I don't see that. What constraint prevents a user from deleting in a projection that preserves the key? (I assume that users access the database via an external schema. In particular, users should neither know nor care whether they access a view or a base relation.)
> > Again, for view updates this is often not the case. E.g., in
> > case of projections users delete tuples they do not know
> > completely; in case of deletions from unions they do not even
> > know from which relation something gets deleted.
>
> And why it should matter? Suffices them to know to
> identify which information they deleted; the system (and therefore
> the DBA) should know where it was deleted from because he knows
> the constraints derivation rules. Then the information can be
> fetched from a backup if necessary.
First, how many times may I ask the DBA to undo my updates before my
account disappears?
Second, as suggested above, installing backups might violate
serializability.
> > It turns out that (2) and (3) above are equivalent. I wrote a
> > paper about this issue, where I warn against using view updates.

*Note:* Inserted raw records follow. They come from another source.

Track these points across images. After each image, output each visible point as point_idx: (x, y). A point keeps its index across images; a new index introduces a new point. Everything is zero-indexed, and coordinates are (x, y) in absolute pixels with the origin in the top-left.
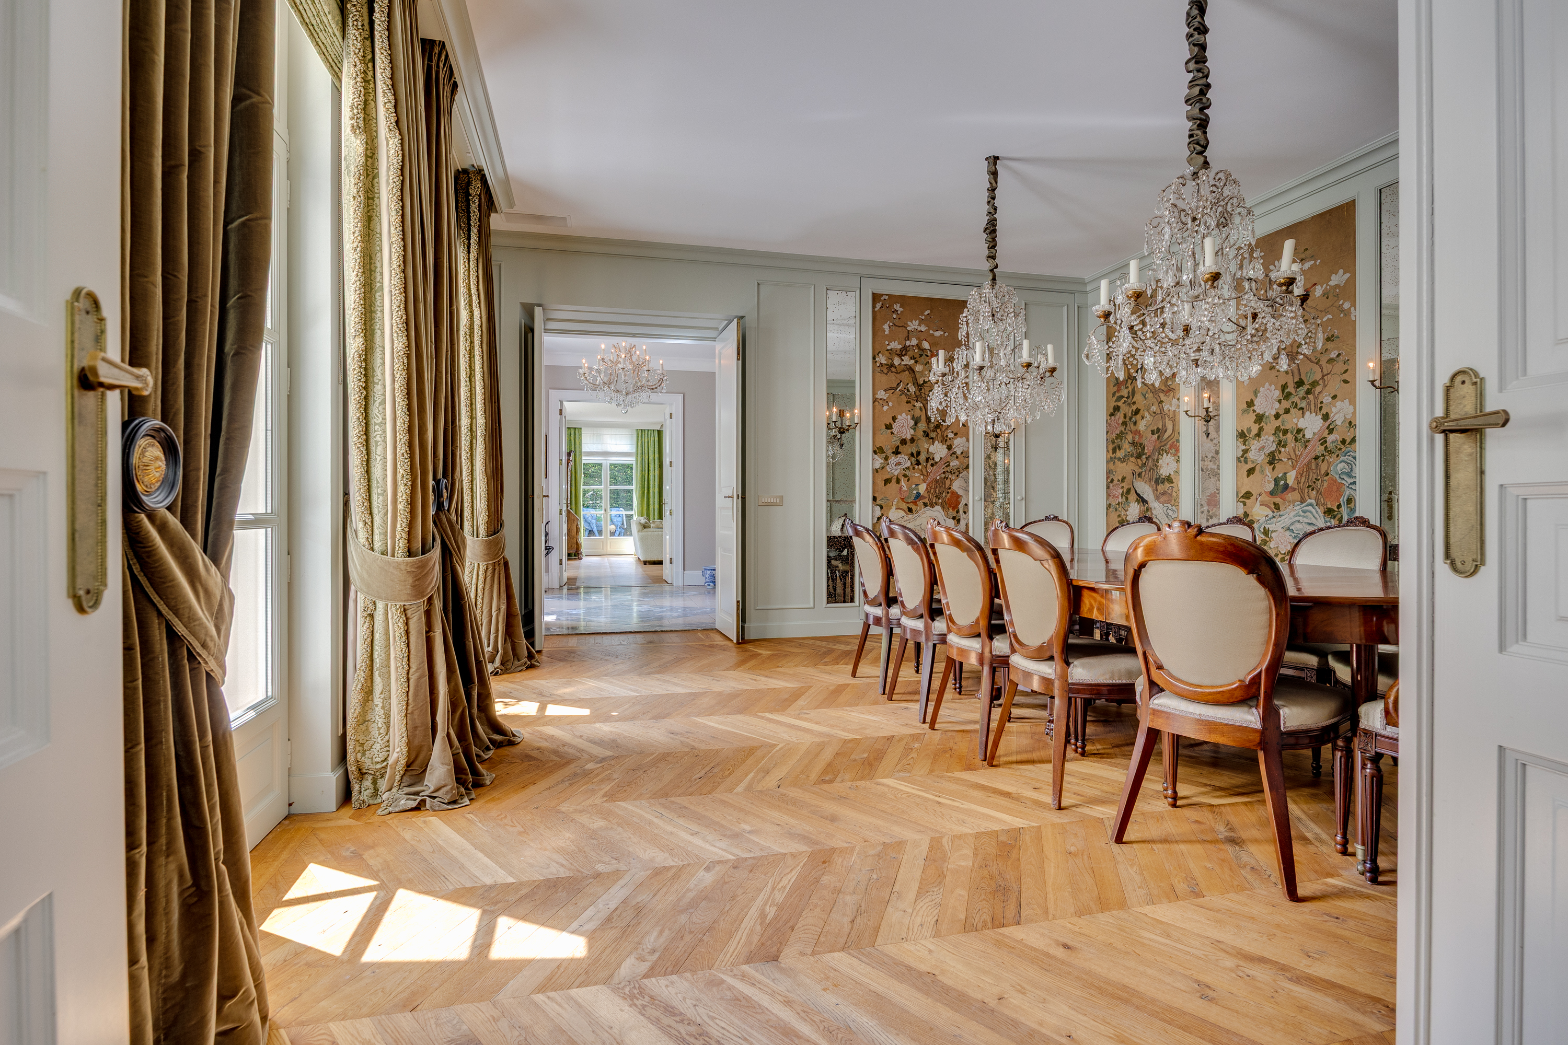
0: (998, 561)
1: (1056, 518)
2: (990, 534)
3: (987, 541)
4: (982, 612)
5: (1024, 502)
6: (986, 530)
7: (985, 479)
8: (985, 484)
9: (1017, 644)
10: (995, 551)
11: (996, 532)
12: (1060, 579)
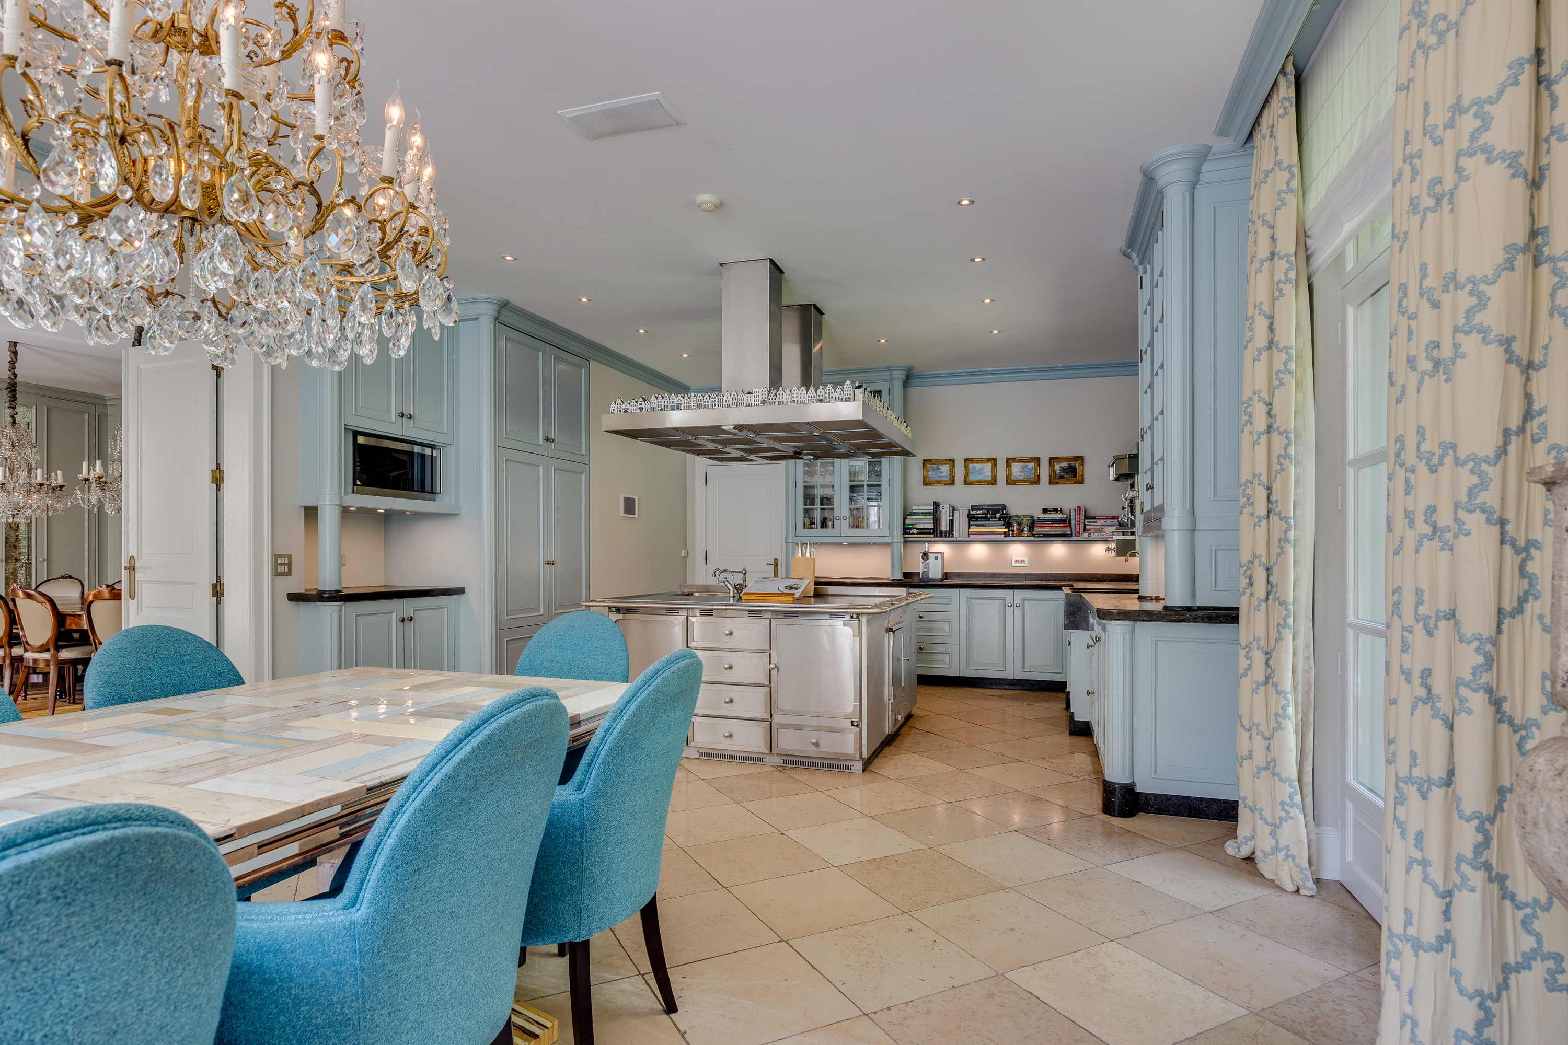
0: (15, 605)
1: (70, 577)
2: (10, 591)
3: (7, 594)
4: (4, 633)
5: (45, 563)
6: (6, 589)
7: (6, 539)
8: (6, 543)
9: (27, 647)
10: (13, 600)
11: (14, 590)
12: (53, 611)
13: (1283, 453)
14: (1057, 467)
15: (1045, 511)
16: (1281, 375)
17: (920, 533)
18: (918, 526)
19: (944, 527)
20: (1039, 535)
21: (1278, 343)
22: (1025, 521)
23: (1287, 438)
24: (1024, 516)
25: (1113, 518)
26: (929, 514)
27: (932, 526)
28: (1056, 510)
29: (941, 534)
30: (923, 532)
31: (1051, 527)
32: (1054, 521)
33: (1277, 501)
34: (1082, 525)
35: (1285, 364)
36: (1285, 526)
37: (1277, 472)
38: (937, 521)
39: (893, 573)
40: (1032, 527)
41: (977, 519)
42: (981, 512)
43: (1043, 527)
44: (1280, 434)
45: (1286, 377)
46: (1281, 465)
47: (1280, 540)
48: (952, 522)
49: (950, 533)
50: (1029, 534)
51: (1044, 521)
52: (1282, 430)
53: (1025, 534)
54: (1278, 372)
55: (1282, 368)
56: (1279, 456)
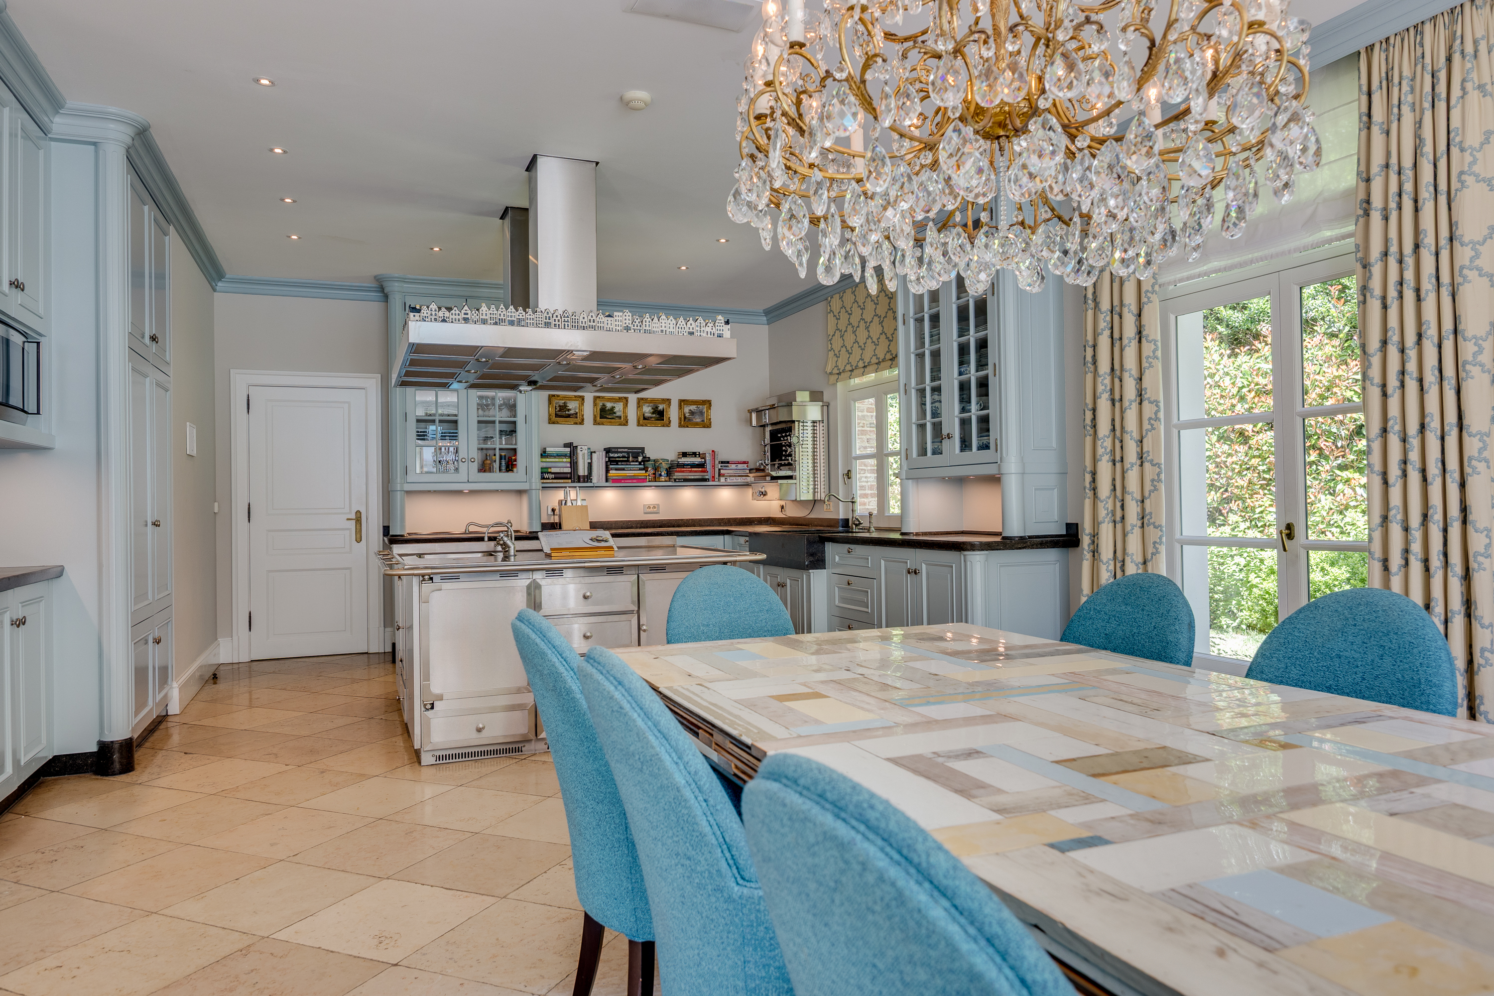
13: (1153, 416)
14: (687, 410)
15: (685, 455)
16: (1150, 360)
17: (555, 478)
18: (553, 470)
19: (582, 471)
20: (680, 480)
21: (1147, 336)
22: (665, 466)
23: (1157, 406)
24: (664, 460)
25: (744, 463)
26: (565, 456)
27: (568, 470)
28: (694, 454)
29: (579, 479)
30: (559, 476)
31: (691, 471)
32: (693, 466)
33: (1148, 452)
34: (717, 470)
35: (1154, 352)
36: (1158, 470)
37: (1147, 430)
38: (574, 465)
39: (530, 524)
40: (669, 473)
41: (617, 462)
42: (620, 455)
43: (683, 472)
44: (1150, 402)
45: (1154, 362)
46: (1152, 425)
47: (1153, 481)
48: (590, 465)
49: (588, 478)
50: (667, 479)
51: (683, 465)
52: (1152, 399)
53: (663, 478)
54: (1148, 357)
55: (1151, 354)
56: (1150, 419)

> > If you are interested, take a look at:
> > http://dbms.uni-muenster.de/publications/downloads/view-updates.pdf
> > A small warning: An almost identical version of that paper got
> > rejected at ICDT'03. Basically, the anonymous referees did not
> > buy (2) and (3).
>
> I have to agree with them. While you have a nice point on
> your points (2) and (3) being equivalent, and your first
> paragraphs make for interesting reading, I don't agree with the
> assumptions that SQL is sane, bags are desirable, and reversal
> thru views are desirable.
I neither said that SQL is sane nor that bags are desirable, but that's the way how commercially successful databases work... In fact, my first observation implies that SQL in conjunction with bags is flawed.
Nevertheless, my argumentation does neither rely on the update language being SQL nor relations being bags. My point is that a large class of view updates (those without a constant complement translator; please see my paper for details) is dangerous and should not be allowed. My conjecture is that all those problematic view updates can be avoided by proper (external) schema design.